Le séjour du président de la Banque mondiale en RDC fait partie d’un plan d’inspection projeté depuis quelque temps dans la région de l’Afrique centrale. Durant sa visite en Afrique centrale du 7 au 9 mars, Paul Wolfowitz visitera des programmes pour ex-combattants au Burundi et en RDC.

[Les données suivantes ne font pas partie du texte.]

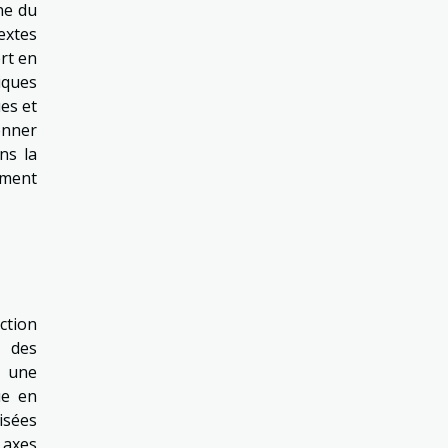
ne du
extes
rt en
iques
es et
onner
ns la
ement
ction
t des
t une
ue en
isées
t axes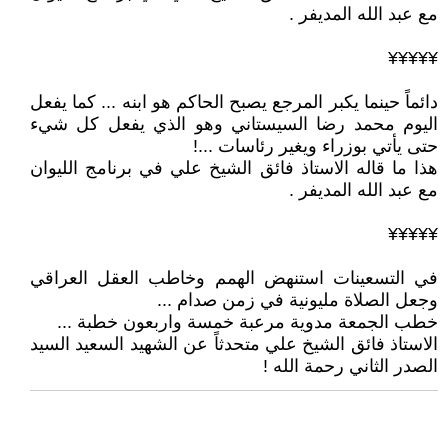
مع عبد الله المديفر .
¥¥¥¥¥
دائماً حينما يكبر المرجع يصبح الحاكم هو ابنه ... كما يفعل
اليوم محمد رضا السيستاني وهو الذي يفعل كل شيء
حتى يأتي بوزراء ويغير رئاسات ...!
هذا ما قاله الاستاذ فائق الشيخ علي في برنامج الليوان
مع عبد الله المديفر .
¥¥¥¥¥
في التسعينات استنهض الهمم وخاطب العقل العراقي
وجعل الصلاة مليونية في زمن صدام ...
خطب الجمعة مدوية مرعبة خمسة واربعون خطبة ...
الاستاذ فائق الشيخ علي متحدثاً عن الشهيد السعيد السيد
الصدر الثاني رحمة الله !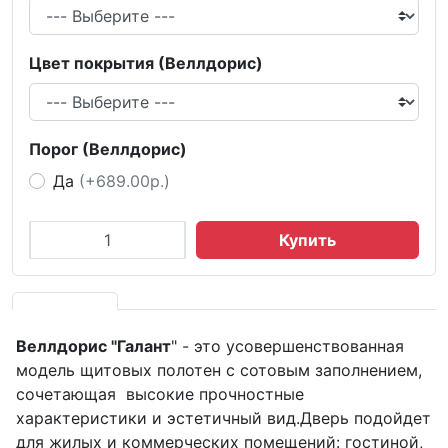
Цвет покрытия (Веллдорис)
Порог (Веллдорис)
Да
(+689.00р.)
Купить
Веллдорис "Галант
" - это усовершенствованная
модель щитовых полотен с сотовым заполнением,
сочетающая высокие прочностные
характеристики и эстетичный вид.Дверь подойдет
для жилых и коммерческих помещений: гостиной,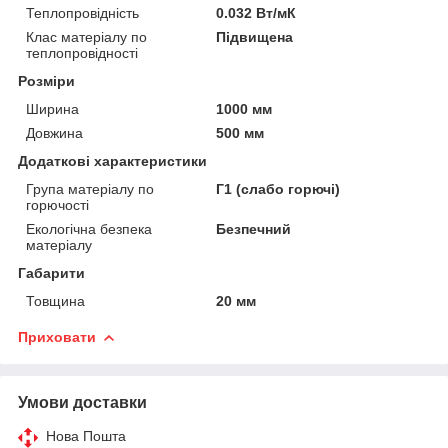
Теплопровідність
0.032 Вт/мК
Клас матеріалу по
Підвищена
теплопровідності
Розміри
Ширина
1000 мм
Довжина
500 мм
Додаткові характеристики
Група матеріалу по
Г1 (слабо горючі)
горючості
Екологічна безпека
Безпечний
матеріалу
Габарити
Товщина
20 мм
Приховати
Умови доставки
Нова Пошта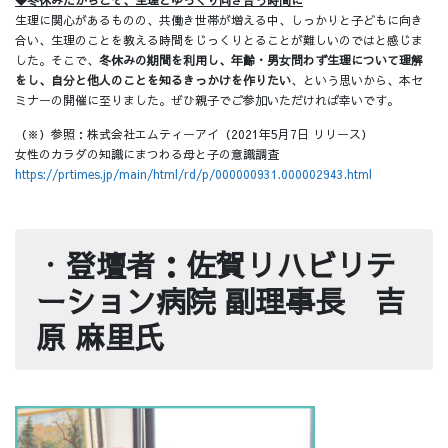
生理に関心があるものの、共働き世帯が増える中、しっかりと子どもに向き
合い、生理のことを教える時間をじっくりとることが難しいのではと感じま
した。そこで、
冬休みの期間を利用し、年齢・男女問わず生理について理解
をし、自分と他人のことを知るきっかけを作りたい
、という思いから、本セ
ミナーの開催に至りました。ぜひ親子でご参加いただければ幸いです。
（※）参照：株式会社エムティーアイ（2021年5月7日 リリース）
女性のカラダの知識にまつわる母と子の意識調査
https://prtimes.jp/main/html/rd/p/000000931.000002943.html
・
登壇者：佐賀リハビリテ
ーション病院 副理事長 吉
原 麻里氏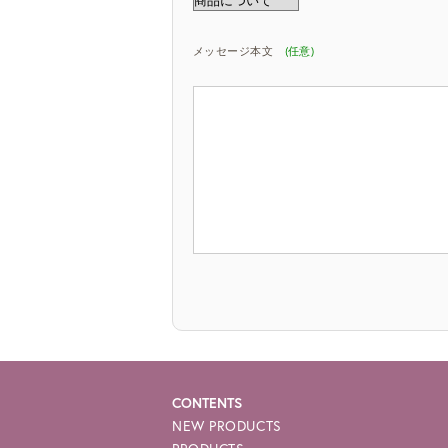
メッセージ本文
(任意)
CONTENTS
NEW PRODUCTS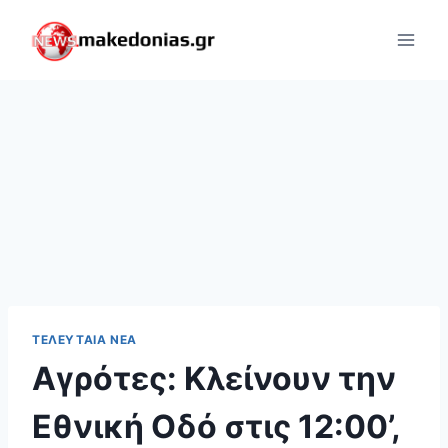
Skip
to
content
ΤΕΛΕΥΤΑΊΑ ΝΈΑ
Αγρότες: Κλείνουν την
Εθνική Οδό στις 12:00’,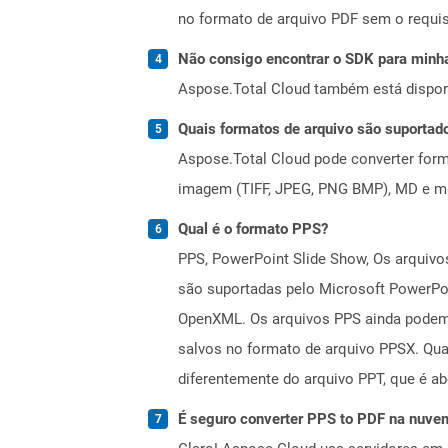
no formato de arquivo PDF sem o requis
Não consigo encontrar o SDK para minha
Aspose.Total Cloud também está dispon
Quais formatos de arquivo são suportad
Aspose.Total Cloud pode converter forma
imagem (TIFF, JPEG, PNG BMP), MD e mui
Qual é o formato PPS?
PPS, PowerPoint Slide Show, Os arquivos
são suportadas pelo Microsoft PowerPoi
OpenXML. Os arquivos PPS ainda podem 
salvos no formato de arquivo PPSX. Qu
diferentemente do arquivo PPT, que é ab
É seguro converter PPS to PDF na nuve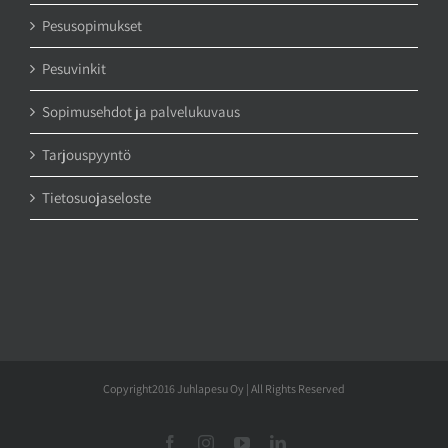
Pesusopimukset
Pesuvinkit
Sopimusehdot ja palvelukuvaus
Tarjouspyyntö
Tietosuojaseloste
Copyright2016 Juhlapesu Oy | All Rights Reserved
Facebook
Instagram
YouTube
LinkedIn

Leurs activités de démobilisation et réintégration sont supportés par des fonds du Programme multi-pays de démobilisation et réintégration. Sur ce point, des sources diplomatiques renseignent qu’aujourd’hui, à Bujumbura, le président Wolfowitz a rencontré Silas Ntigurirwa, secrétaire exécutif de la Commission nationale de démobilisation, réinsertion et réintégration (CNDRR) ainsi que des agents d’exécution du MDRP.
Dans le cadre du CNDRR entrepris au Burundi, un nombre estimé à 21.700 adultes ont été démobilisés à ce jour, ainsi que 3.000 enfants relâchés des forces armées. Le MDRP supporte le programme burundais à la hauteur de 75 millions Usd, y compris le financement d’un projet spécial pour les enfants mis en place par l’Unicef.
En RDC, c’est avec le coordonnateur général de la Conader, Daniel Kawata, que le président Wolfowitz, compte s’entretenir autour de cette question pour voir des activités de démobilisation et réintégration et discuter avec des ex-combattants. La RDC, rappelle-t-on, est le plus grand programme du MDRP, comptant pour approximativement la moitié de son budget.
A ce jour, le programme a démobilisé un nombre estimé de 107.000 adultes et assuré le relâchement de près de 30.000 enfants, dont 80% ont été réunifiés avec leur famille. 41 projets de réintégration socio-économique ont été approuvés pour 69.000 bénéficiaires et 46.000 ex-combattants sont actuellement activement engagés dans des projets de réintégration
A propos du Mdrp
Lancé en 2002, le MDRP soutient un cadre régional de planification et de financement pour la démobilisation et réintégration d’un effectif estimé actuellement à 400.000 combattants en Angola, Burundi, République centrafricaine, RDC, République du Congo, Rwanda et en Ouganda. A travers ces activités, le programme a pour but de contribuer au processus de paix et de stabilisation dans la région élargie des Grands Lacs, et ainsi aider à établir une base pour un développement durable.
Les principes de base du programme sont l’appropriation nationale et le partenariat. Le programme est financé par la Banque mondiale et 13 pays bailleurs de fonds Allemagne, Belgique, Canada, Danemark, Finlande, France, Irlande, Italie, Pays-Bas, Norvège, Royaume-Uni, Suède et la Commission européenne. Le MDRP collabore également avec des gouvernements nationaux et des commissions, et avec plus de 30 organismes partenaires, y compris les agences des Nations Unies et des organisations non gouvernementales.